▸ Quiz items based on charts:
↓↓↓

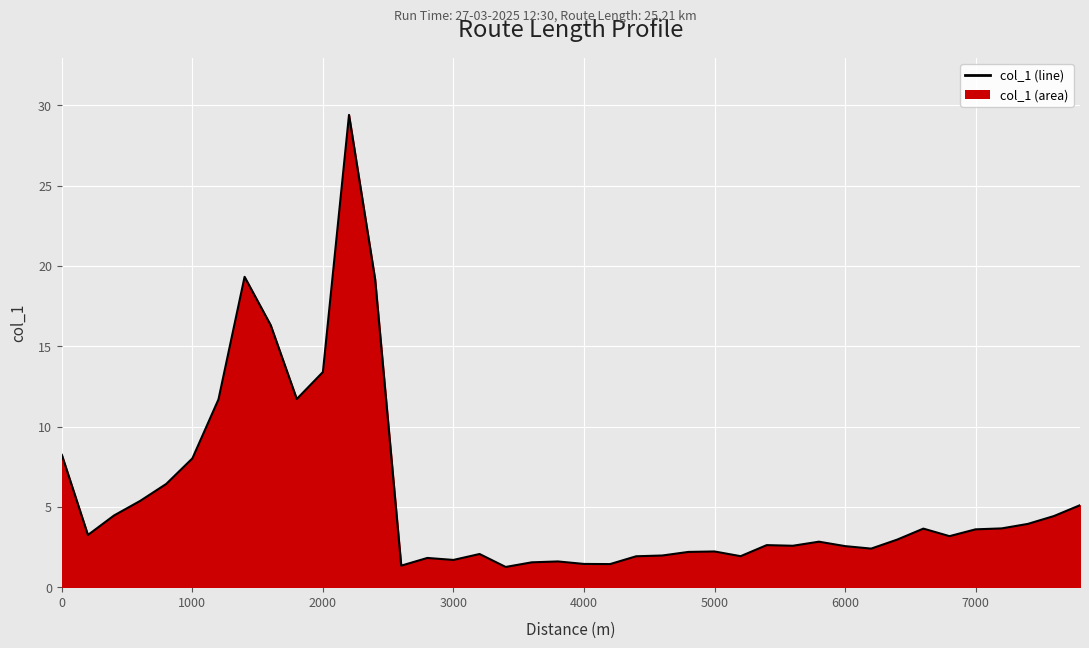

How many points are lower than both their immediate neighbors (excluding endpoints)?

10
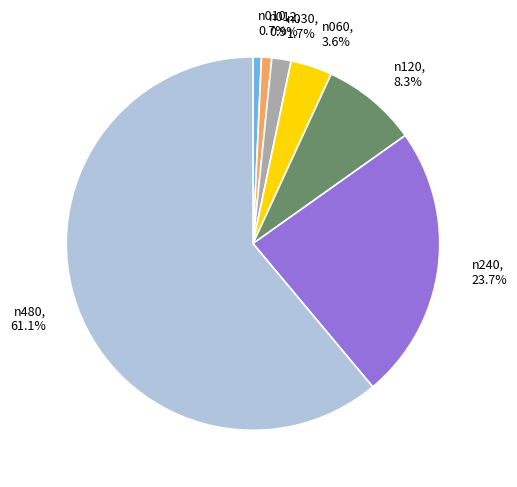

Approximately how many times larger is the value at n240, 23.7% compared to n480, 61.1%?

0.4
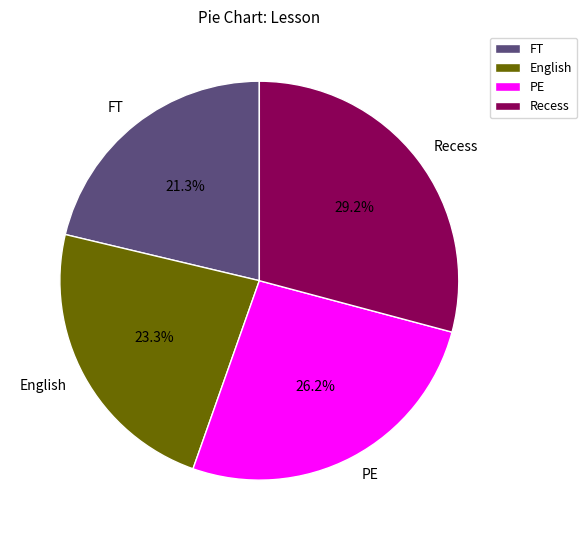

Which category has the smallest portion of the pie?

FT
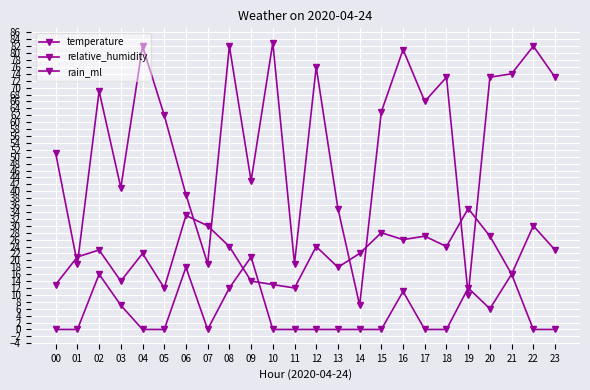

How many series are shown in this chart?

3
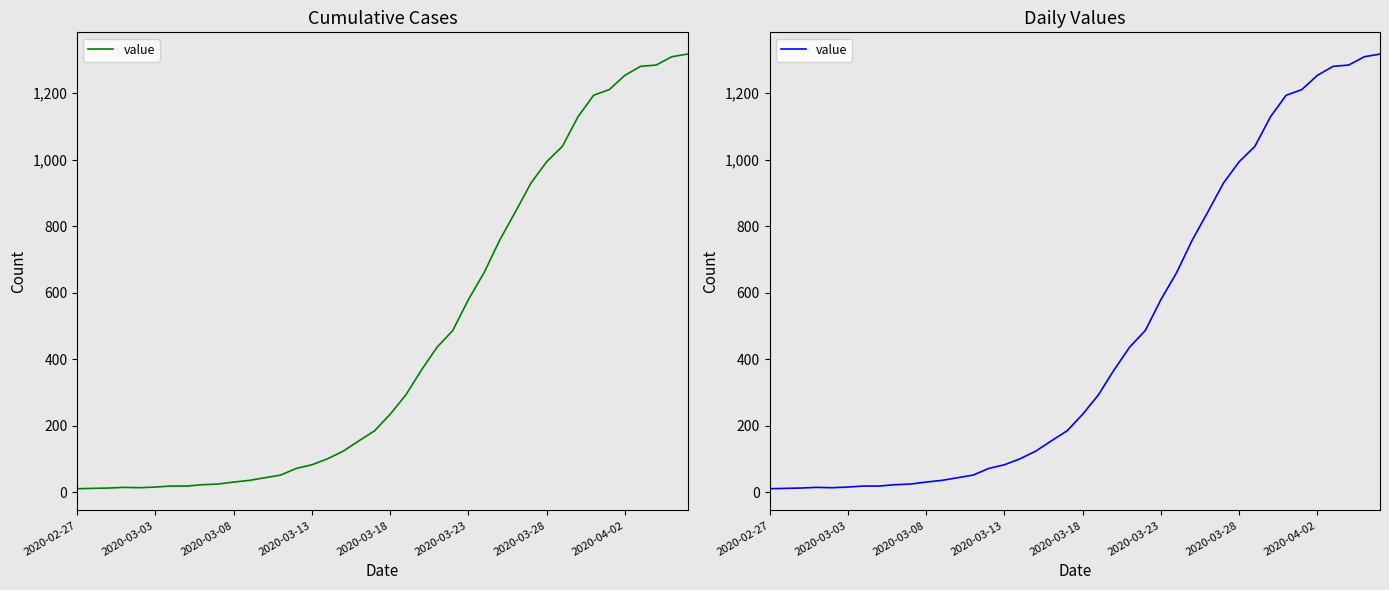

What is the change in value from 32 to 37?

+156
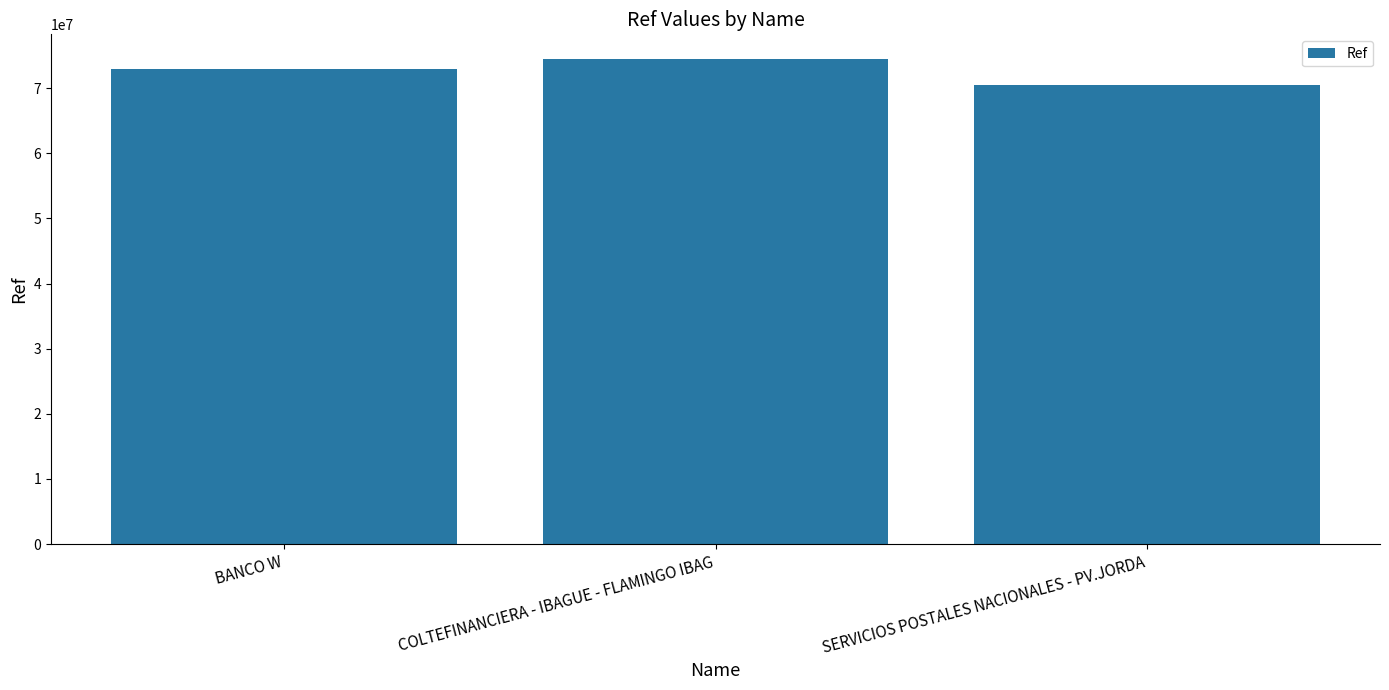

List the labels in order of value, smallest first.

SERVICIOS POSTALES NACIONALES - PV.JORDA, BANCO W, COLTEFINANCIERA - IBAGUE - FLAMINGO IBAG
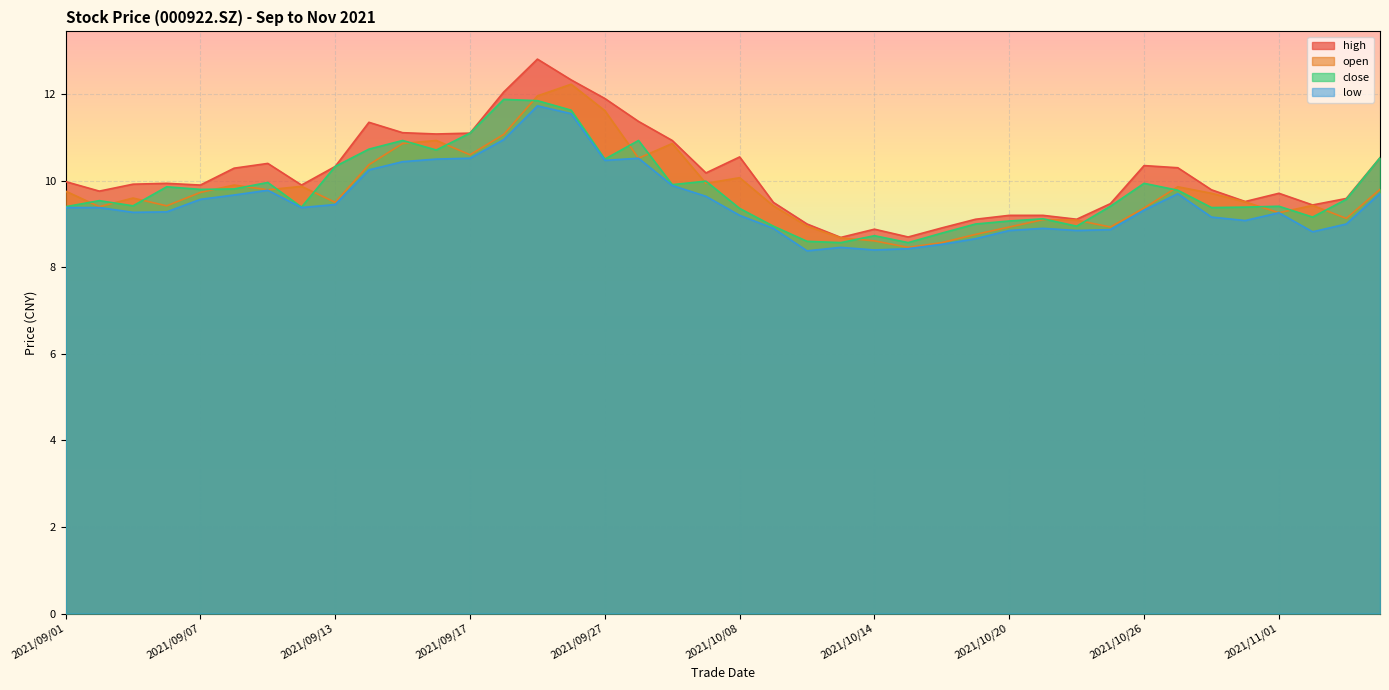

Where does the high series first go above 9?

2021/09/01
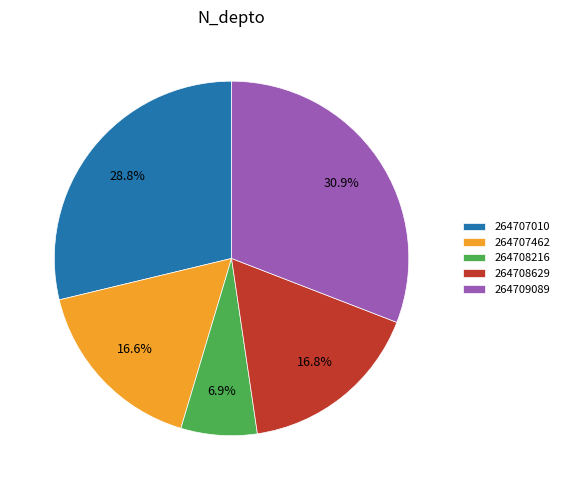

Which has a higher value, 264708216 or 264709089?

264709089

↑↑↑

▸ Brief: Reproduce word for word the part of the data above that opens with the line containing "Where does the high series first go above 9?" and runs through the end of the data, omitting the pictures.

▸ Written solution:
Where does the high series first go above 9?

2021/09/01

Which has a higher value, 264708216 or 264709089?

264709089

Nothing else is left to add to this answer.